- Created by: Simon Cowell
- Presented by: Pavel Bartoș Smiley
- Judges: Andi Moisescu Andra Mihai Petre Smiley Florin Călinescu Alexandra Dinu Bebe Cotimanis Mihaela Rădulescu Dragoș Bucur Mihai Bobonete Carmen Tănase Nadia Comăneci
- Country of origin: Romania
- No. of seasons: 15
- No. of episodes: 247

Production
- Running time: 180–240 minutes
- Production company: Fremantle

Original release
- Network: Pro TV
- Release: 18 February 2011 – present

= Românii au talent =

Românii au talent (Romanians got talent) is a TV show which began airing on 18 February 2011. The project acts as a Romanian version of the franchise Got Talent, developed by Simco Limited. The show is hosted by Smiley and Pavel Bartoș, while the opening judge panel consisted of presenter Andi Moisescu, singer Andra and dancer Mihai Petre and presently consisting of Moisescu, Nadia Comăneci, Andra, and Mihai Bobonete. The winner of "Românii au talent" is awarded with €120,000.

==Auditions==

The auditions take place in front of the judges and a live audience at different cities across Romania and Moldova. Unlike X Factor, at any time during the audition, the judges may show disapproval to the act by pressing a buzzer which lights a large red "X" on the stage, indicating that they particularly dislike the act and do not wish the performance to continue. If all the judges press their buzzers, the act must end immediately.

-- DATA SUPPLIED --
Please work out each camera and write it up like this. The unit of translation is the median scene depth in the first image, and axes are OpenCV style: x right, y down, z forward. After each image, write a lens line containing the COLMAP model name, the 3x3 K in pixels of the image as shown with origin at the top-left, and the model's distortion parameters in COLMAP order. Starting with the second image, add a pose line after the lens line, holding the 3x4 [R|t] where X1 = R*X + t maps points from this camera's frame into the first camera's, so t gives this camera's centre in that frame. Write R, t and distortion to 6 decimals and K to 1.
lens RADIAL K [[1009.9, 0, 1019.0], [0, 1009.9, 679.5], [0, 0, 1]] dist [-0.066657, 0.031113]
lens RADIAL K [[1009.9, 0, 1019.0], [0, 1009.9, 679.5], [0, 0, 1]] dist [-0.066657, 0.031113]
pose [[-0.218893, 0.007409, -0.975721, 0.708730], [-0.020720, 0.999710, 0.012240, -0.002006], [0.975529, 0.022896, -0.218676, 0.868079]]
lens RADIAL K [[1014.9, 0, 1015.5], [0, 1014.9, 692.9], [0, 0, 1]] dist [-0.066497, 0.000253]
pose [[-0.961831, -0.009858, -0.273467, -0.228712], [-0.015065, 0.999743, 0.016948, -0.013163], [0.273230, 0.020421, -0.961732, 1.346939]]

...

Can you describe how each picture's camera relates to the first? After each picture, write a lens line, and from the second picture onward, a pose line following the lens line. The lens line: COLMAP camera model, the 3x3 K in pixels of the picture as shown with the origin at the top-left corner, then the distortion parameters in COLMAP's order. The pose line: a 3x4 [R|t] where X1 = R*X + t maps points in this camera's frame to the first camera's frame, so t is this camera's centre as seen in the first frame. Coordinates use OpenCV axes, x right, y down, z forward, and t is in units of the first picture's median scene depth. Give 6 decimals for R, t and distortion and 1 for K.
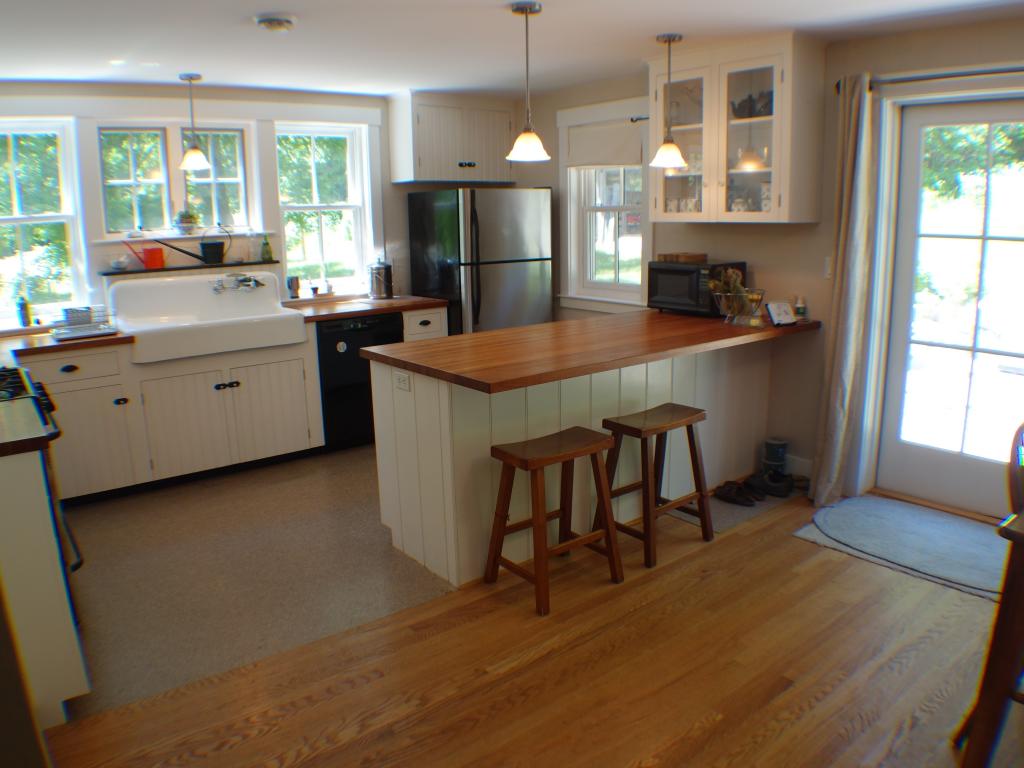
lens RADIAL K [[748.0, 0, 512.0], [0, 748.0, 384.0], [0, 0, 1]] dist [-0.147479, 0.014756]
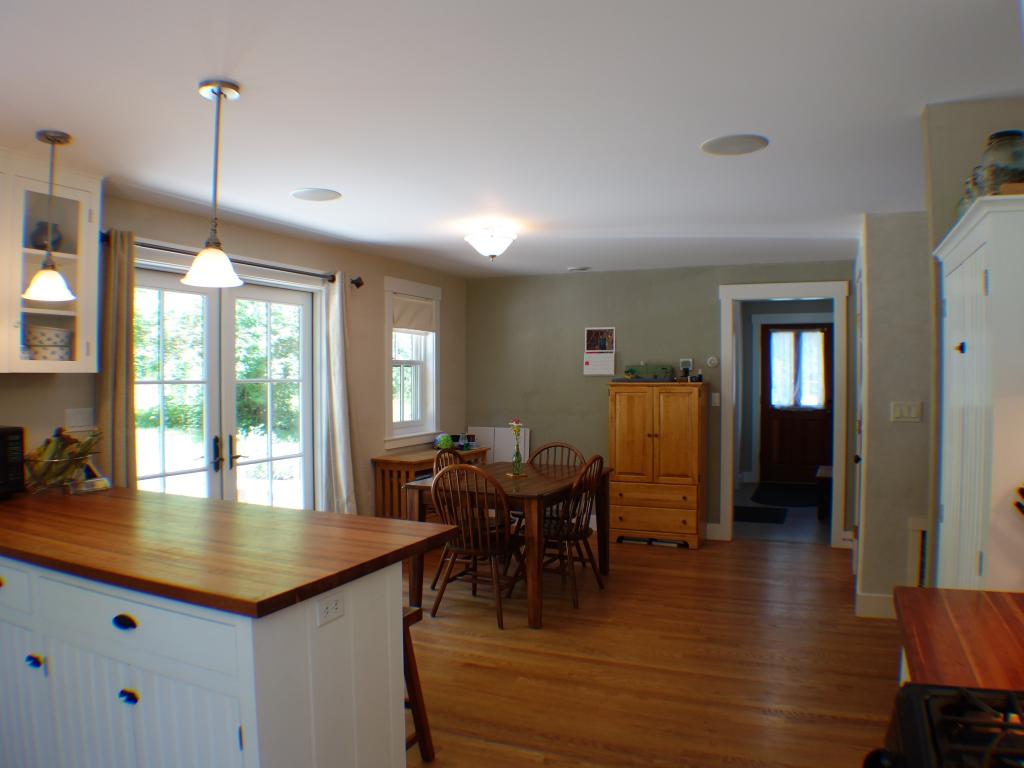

-- EXERCISE DETAILS --
Carry on the text about the Romanian talent show Românii au talent from the point where it stops. The data comes from a different source than the text.

-- WRITTEN REPLY --
==Callbacks==

After the auditions, the judges have to whittle almost 200 successful acts down to just 48 (in Series 1), 60 (in Series 2-6), 50 (in Series 7-8), 24(in Series 9-14), 36(in Series 15 onwards). All of the performers are called back to discover if they have progressed to the live semi-finals.

==Season synopses==

===Season 1 (2011)===

The first commercials for the show were first aired in the Summer of 2010. The application process started on 2 July 2010. The judges firstly visited Constanța, Piatra Neamț, Timișoara, Bucharest and Cluj-Napoca. The show first aired on 18 February 2011.
The first episode was a big success for the ratings. Pro TV not only managed to have the biggest audience during the show, but managed to make "Romania's Got Talent" the most viewed television show since 2004 in Romania, beating its own records for the show Dansez pentru tine (Dancing with the Stars), another popular show in Romania broadcast by Pro TV.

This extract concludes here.